Überregionalen Infektionen sollte also gerade bei lokalen Maßnahmen besondere Aufmerksamkeit geschenkt werden. Sie unter den Wert zu senken, bei dem die Länge der nötigen Beschränkungen abrupt abnimmt, erfordert nicht zwangsläufig Einschränkungen der Mobilität. Stattdessen könnten Personengruppen mit einem höheren Risiko für eine überregionale Krankheitsverbreitung identifiziert und mit besserer Schutzausrüstung ausgestattet werden. „Das Problem ist, dass wir derzeit keine Zahlen über die Rolle von überregionalen Infektionen in der Ausbreitungsdynamik haben. Bei den derzeit niedrigen Infektionszahlen könnten wir diese Informationen durch eine effektive Kontaktverfolgung erhalten. Mit diesen Daten wäre es viel einfacher, konkrete Maßnahmen zu Verringerung überregionaler Infektionen zu diskutieren, sollte dies nötig sein. Die Freiheit innerhalb der Regionen würde dadurch nicht eingeschränkt. Im Gegenteil – viele zukünftige Einschränkungen würden verhindert“, sagt Philip Bittihn.
Strikte lokale Eindämmung nötig
Für die Verhängung lokaler Maßnahmen in einer Region zeigen die Simulationen, dass ein Schwellenwert von rund zehn Infektionen pro 100.000 Einwohner innerhalb von sieben Tagen erfolgreich ist. Dieser Wert liegt niedriger als die derzeit in Deutschland festgelegten 50 Infektionen pro 100.000 Einwohner. „Natürlich könnte solch eine strikte Kontrolle mit niedrigen Schwellenwerten zunächst zu mehr Lockdowns führen. Langfristig würde die Gesamtdauer der Einschränkungen allerdings geringer ausfallen. Um solch niedrige Schwellenwerte umzusetzen, sollten zudem umfangreich Corona-Tests durchgeführt werden, damit die Zahl unentdeckter Fälle gering ist“, sagt Ramin Golestanian.

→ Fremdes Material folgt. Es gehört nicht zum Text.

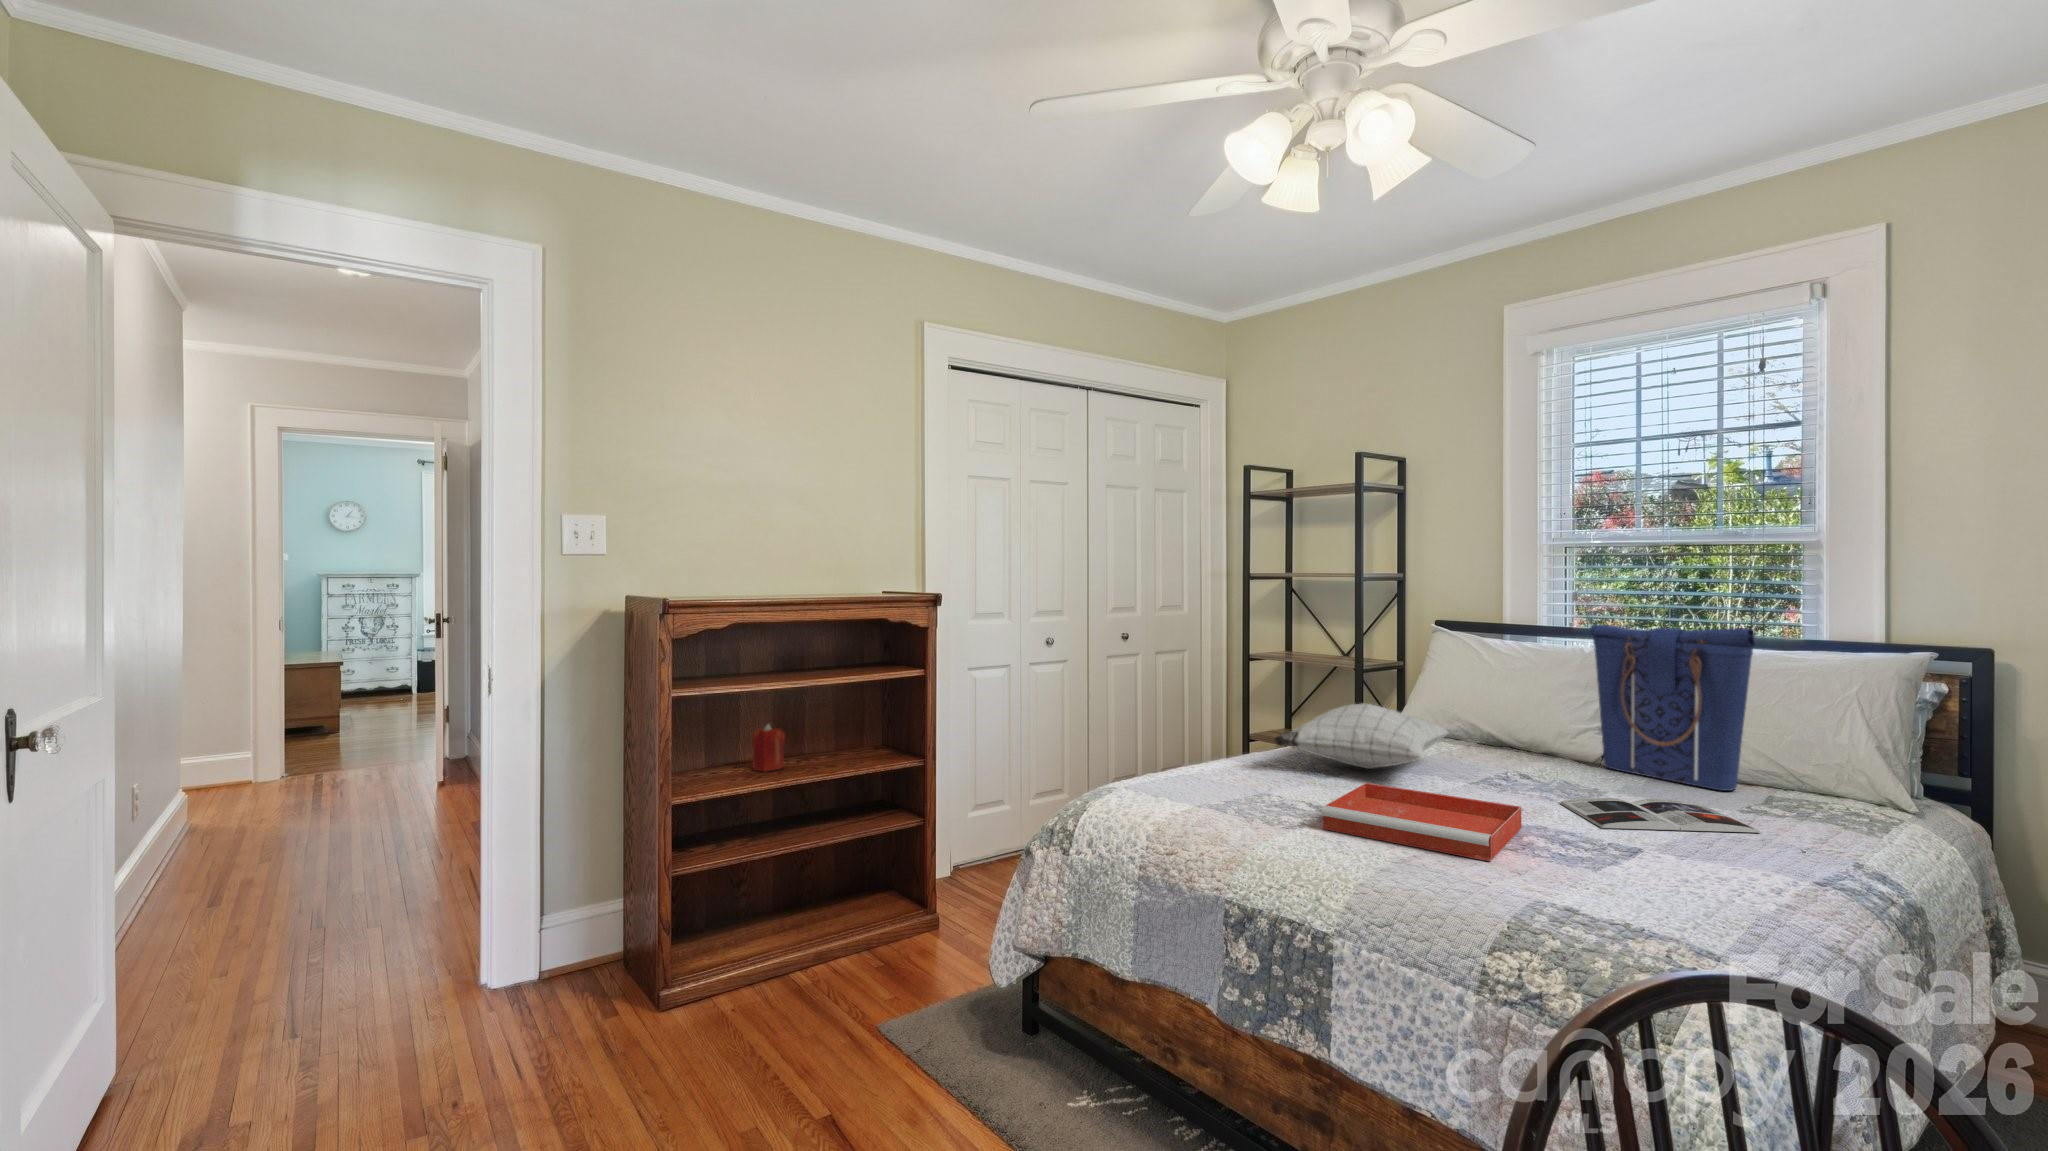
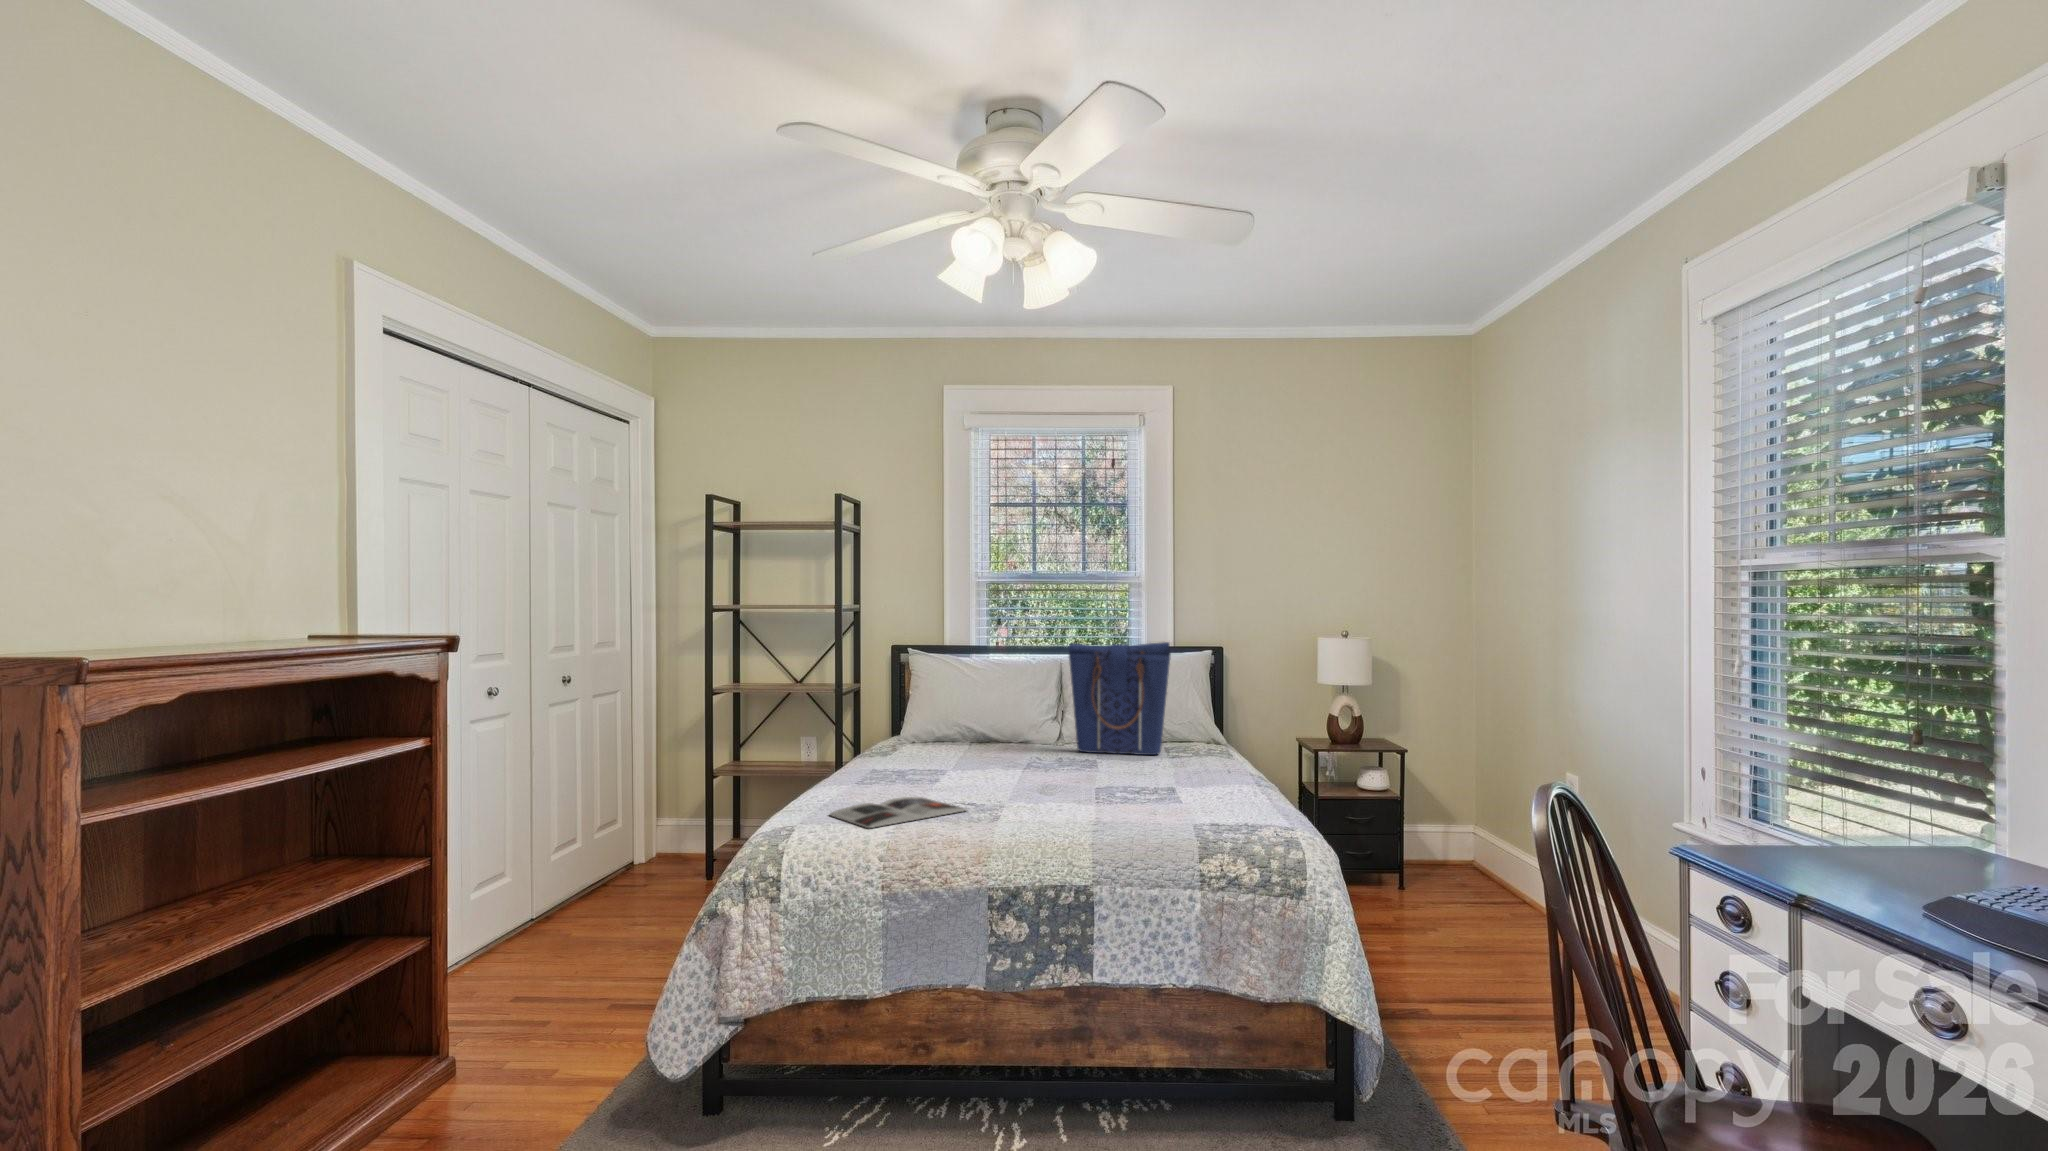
pillow: present [1274,703,1448,769] -> none [885,718,1017,776]
candle: present [752,724,785,772] -> none [169,834,236,913]
tray: present [1321,783,1522,861] -> none [999,777,1136,817]
magazine: present [1560,798,1761,833] -> present [830,797,966,828]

Im Vergleich zu anderen Ländern könnte Deutschland besonders einfach von lokalen Maßnahmen profitieren und den Zeitraum von Kontaktbeschränkungen möglichst kurz halten. „Staaten mit einer kleingliedrigen Regionalstruktur können leichter bestehende Verwaltungsstrukturen nutzen, um lokale Eindämmungsstrategien zu entwickeln und umzusetzen, die die gezeigten Effekte ausnutzen. Dies liegt daran, dass es in Regionen mit kleinerer Bevölkerung wahrscheinlicher ist, völlige Infektionsfreiheit zu erreichen. Staaten mit vielen sehr bevölkerungsreichen Regionen dagegen könnten deren negativen Auswirkungen kompensieren, indem sie diese, wenn möglich, in kleinere Einheiten unterteilen, oder strengere Schwellenwerte für die Einleitung lokaler Lockdowns festlegen“, erklärt Bittihn.
Intuitiv scheint es selbstverständlich, dass lokale Maßnahmen weniger Einschränkungen für die Bevölkerung bedeuten – schließlich werden sie zielgenau nur dort eingesetzt, wo sie benötigt werden. Die Studie klärt nun die Voraussetzungen, unter denen eine echte Reduzierung der Gesamtbeschränkungen erreicht werden kann: angemessene Schwellenwerte für lokale Lockdowns, niedrige überregionale Infektionsraten und regionale Verwaltungsstrukturen für die Umsetzung der Maßnahmen.